The river systems, being transboundary in nature, have been subjects of conflicts at various scales: Between states, sectors and nations. A large part of the conflict has arisen from the extensive information and knowledge gaps that still remain in the public domain. I use the term "Eastern Himalayan" river basins in this article to mean two river systems, namely, the Ganga and the Brahmaputra.
The Farakka Barrage, an apparent point of contention for India-Bangladesh transboundary water relations, is now emerging as an inter-state water dispute with aggravated Bihar floods being attributed to the backwater flows due to excessive sedimentation in the upstream of the barrage. The barrage, located in West Bengal, roughly 16.5 km from the border with Bangladesh, was planned to enhance the flow of the Bhagirathi-Hooghly branch to resuscitate the port at Kolkata. Though the 1996 Ganges Treaty between Bangladesh and India on water release from the Farakka seems to be working well, the interstate concern arises as West Bengal seems to be an unintended beneficiary of the project: The water diversion through Hooghly channel has improved water security in large parts of non-tidal West Bengal including Kolkata. Meanwhile, Bangladesh has been demanding 50 per cent of the dry season flows of the Teesta river, a tributary of the Brahmaputra. Substantial low flow has affected farmers and fishermen in Bangladesh. The West Bengal CM has objected to sharing the Teesta' waters citing scarcity, though there are enough indications that the Indian and Bangladesh governments want the agreement to be worked out.
These two cases elaborate the "two-level games" in water negotiations that the Indian government has been subjected to, at the international transboundary level between nations and at domestic level between the states or between the Centre and the state. These processes are characteristic of federal structures. While the two successive Modi governments have made conscious efforts to promote "competitive federalism" and "cooperative federalism" between states and Centre, water has increasingly and organically become a subject of "conflictual federalism". Meanwhile, there is the widespread perception that China, the upstream "hydro-hegemon" over the Brahmaputra (or Yarlung-Tsangpo), has been diverting its waters to India's detriment. This perception became widespread since the publication of Water: Asia's New Battleground by Brahma Chellaney, in 2011.
However, this has been challenged by me and my colleagues using more realistic hydrological and meteorological data which reveals that around 75 per cent to 85 per cent of the water flows, and the precipitation feeding the flow over the Brahmaputra, occur downstream much after the river gets formed by the flows of Dihang, Dibang and Lohit near Sadiya in Assam. Further, potentially utilisable water of the Brahmaputra is a fraction of the total renewable water resources. Largely, sediment formation happens after flow transcends the Himalayan crest-line and moves into the southern aspects.
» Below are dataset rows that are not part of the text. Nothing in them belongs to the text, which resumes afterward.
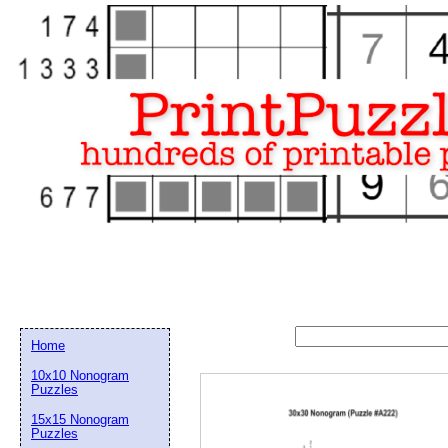
Home
10x10 Nonogram
Puzzles
15x15 Nonogram
Email address:
(op
Puzzles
There is the widespread perception that China - the upstream "hydro-hegemon" over the Brahmaputra - has been diverting its waters to India's detriment. (Photo: Reuters)
The China 'threat'
It needed a huge amount of data acquisition through efforts and analysis to refute the myth that Chinese intervention (whether true or not) can cause substantial damage to India and Bangladesh. Information and knowledge gaps are largely responsible for creating an environment of mistrust among riparians and the various stakeholders in the eastern Himalayan river systems. The root cause of the problem lies in classifying information on transboundary rivers, especially by the Indian government, which prevents independent and objective analysis and knowledge creation.
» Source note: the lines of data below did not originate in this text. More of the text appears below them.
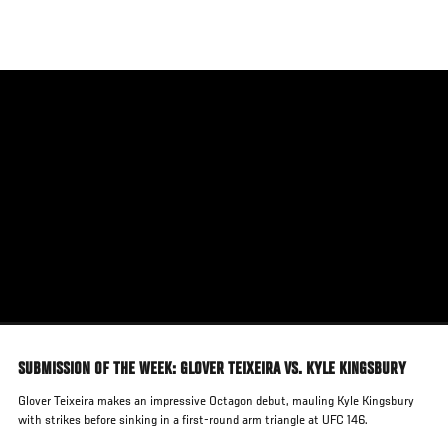
Skip
to
main
content
SUBMISSION OF THE WEEK: GLOVER TEIXEIRA VS. KYLE KINGSBURY
Glover Teixeira makes an impressive Octagon debut, mauling Kyle Kingsbury
with strikes before sinking in a first-round arm triangle at UFC 146.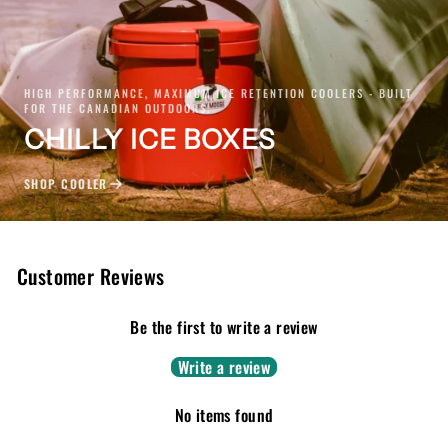
HIGH PERFORMANCE, MAXIMUM ICE RETENTION COOLERS - BUILT
FOR THE CANADIAN OUTDOORS.
CHILLY ICE BOXES
SHOP COOLER
Customer Reviews
Be the first to write a review
Write a review
No items found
Flow data classification has resulted in various sources of knowledge gaps in the following domains: eco-hydrological knowledge on surface water systems and sediments on the ecosystem services and assessment of environmental flows; groundwater systems and institutional mechanisms for their sustainable use and protection; flood management; social dimensions of water systems use, local governance and water conflicts; diverse water demands; emerging technologies and practices of water systems management; and impact of global warming and climate change on water and food.
Knowledge is power
The mechanism of cloud bursts and flash floods is yet to be understood well, which makes it difficult understanding whether flood control structures in Nepal and/or Bihar over the Ganga's tributaries will be useful or not. The problems of hydropower in the Himalayas and the problems they cause to the broader ecosystem are yet to find mention in government documents and environmental impact assessments are allegedly incomplete.
Public perception is often based on presumptive linear logic and jingoism instead of holistic water science. The lack of information hurts hydro-politics in the region. So, we must conduct objective research in the areas that are of utmost relevance, and disseminate the findings at relevant corners.
Data must precede policy-level dialogue
Information in public domain and its right use by the scientific community can lead to a new trans-disciplinary research framework to enable a holistic basin-level governance approach, leading to peaceful hydro-politics, and address an apparent paradox in development thinking prevalent in the Ganga-Brahmaputra river systems: Ample water, ample poverty!